People often say the American dream is dead, killed by rising income inequality and declining social mobility. These days it is harder for Americans born into poverty to move up the economic ladder than in many parts of class-ridden and supposedly sclerotic Europe.
But in the US presidential campaign two dreams are very much alive that are exceptionally American, although hardly as inspiring as the original.
The first is that the US government can borrow money from foreigners forever to fund a lifestyle that is not sustained by its economic output. This has been the practice of US administrations since George W Bush in 2001 and is still followed by President Barack Obama who, despite his professed intention to cut the federal budget, is still running a deficit of $1 trillion a year. Every day, the national debt rises by $3.88 billion (Dh14.3 billion), which even for a nation of 312 million is a tidy sum for future generations to pay off.
For the Republican challenger, Mitt Romney, and most of his core supporters, this mountain of debt is a nightmare that will lead inevitably to a Greek-style collapse. Their dream is to balance the budget by cutting taxes for the rich and slashing the federal government.
All advanced democracies have similar problems: liberal democracy is an infernal machine for creating debt. Every election requires the competing parties to promise a higher standard of living and more benefits to the voters. In Europe, this gravy train has hit the buffers, and the worst offenders - Greece, Spain and Ireland - are going through painful austerity programmes. Europe has lost its belief in dreams.
If the Europeans have been looking to America for guidance on how to dig themselves out of the pit of debt, they do not see any. The budget is one of the top issues in the presidential election, but the terms of the debate are different in the US than in Europe. US elections are usually followed with breathless interest around the world, but this one has aroused no passion.
One reason is that the word "debate" is hardly justified to describe the mudslinging of the campaign so far. Both parties are covering up their hypocrisy and absence of substantial economic plans with vicious TV attack advertisements. The contradiction between word and deed has been most glaring among Republicans, who call for less government in theory, but usually vote in Congress for more government spending when they have the chance.
That could change, with the appointment by Mr Romney of a vice-presidential candidate in the form of Paul Ryan. A darling of the Republican base for this advocacy of low taxes and small government, the congressman from Wisconsin is no mere decoration. He has dared to put figures to his plans: he has called for a reduction of income tax to two rates - 10 per cent and 25 per cent (down from 35 per cent) and the replacement of the Medicare system of state health insurance for the over-65s with a voucher system, under which recipients would get a fixed sum of money to offset the cost of private health insurance.
Mr Ryan is a much-needed addition to the campaign. But as the manipulative civil servant, Sir Humphrey, in the British TV series Yes Minister, would say of any risky strategy, he is a very "brave" choice.
No one still believes this second dream that the trickle-down effect under which tax cuts for the rich supposedly spread wealth among all levels of society. The only way to balance the books is to slash the federal government, at a time when US infrastructure, education and probably industry too are all in need of injections of funds. This is uncharted territory. Would a President Romney have done the opposite of Mr Bush in 2008 and refused to bail out General Motors, letting its profitable parts be bought up by Toyota or Tata, as free market doctrine would demand? It seems unlikely.

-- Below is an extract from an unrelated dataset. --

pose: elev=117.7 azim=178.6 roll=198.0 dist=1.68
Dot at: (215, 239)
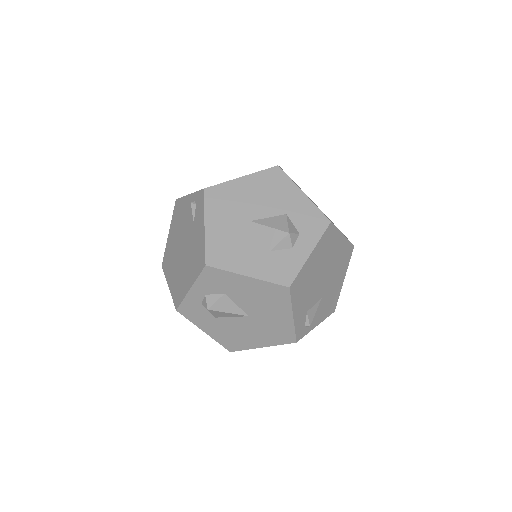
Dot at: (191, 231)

Yet Mr Ryan's appearance on the Republican ticket should concentrate minds on the real issue, which is how much of a welfare state the US can afford. Not much, in his view. The Republican accusation is that Mr Obama is leading the country towards doom-laden European socialism. But could that be what the voters secretly want?
Voters around the world are not known for casting their ballots in favour of reducing their share of public goodies from the government. Will they want, in the name of long-term financial stability, to reduce their health-care benefits and the interest relief on their mortgages?
What strikes the Europeans most clearly is that the obvious remedy - raising taxes - cannot be discussed.
As Jeffrey Sachs, director of the Earth Institute at Columbia University, has pointed out, the European countries with the soundest public finances and the lowest unemployment are those with the highest tax take. Bankrupt Greece takes only 37 per cent of its gross domestic product from taxes, compared with the European Union average of 44 per cent, and 50 per cent for the solvent northern European countries such as Germany, Finland, Norway and Sweden.
The US figure is a paltry 32 per cent. It is not strictly comparable with the Europeans: the American welfare system is not so generous as the EU model. But still the European experience demonstrates the blindingly obvious point that taxes help to keep the public finances in order.
Prof Sachs is a lone voice, drowned out by the mainly wealthy donors who are contributing an estimated $6 billion (Dh22 billion) to fund this year's US election campaigns. Most of these donors are not in the political game to pay more tax.
It is an open question whether Mr Ryan's presence on the Republican ticket will revive a stumbling campaign or condemn it to failure by alerting key constituencies, such as older voters, to what they might lose from a tax-cutting president. But his presence should at least help to clarify what is real economics and what is a dream.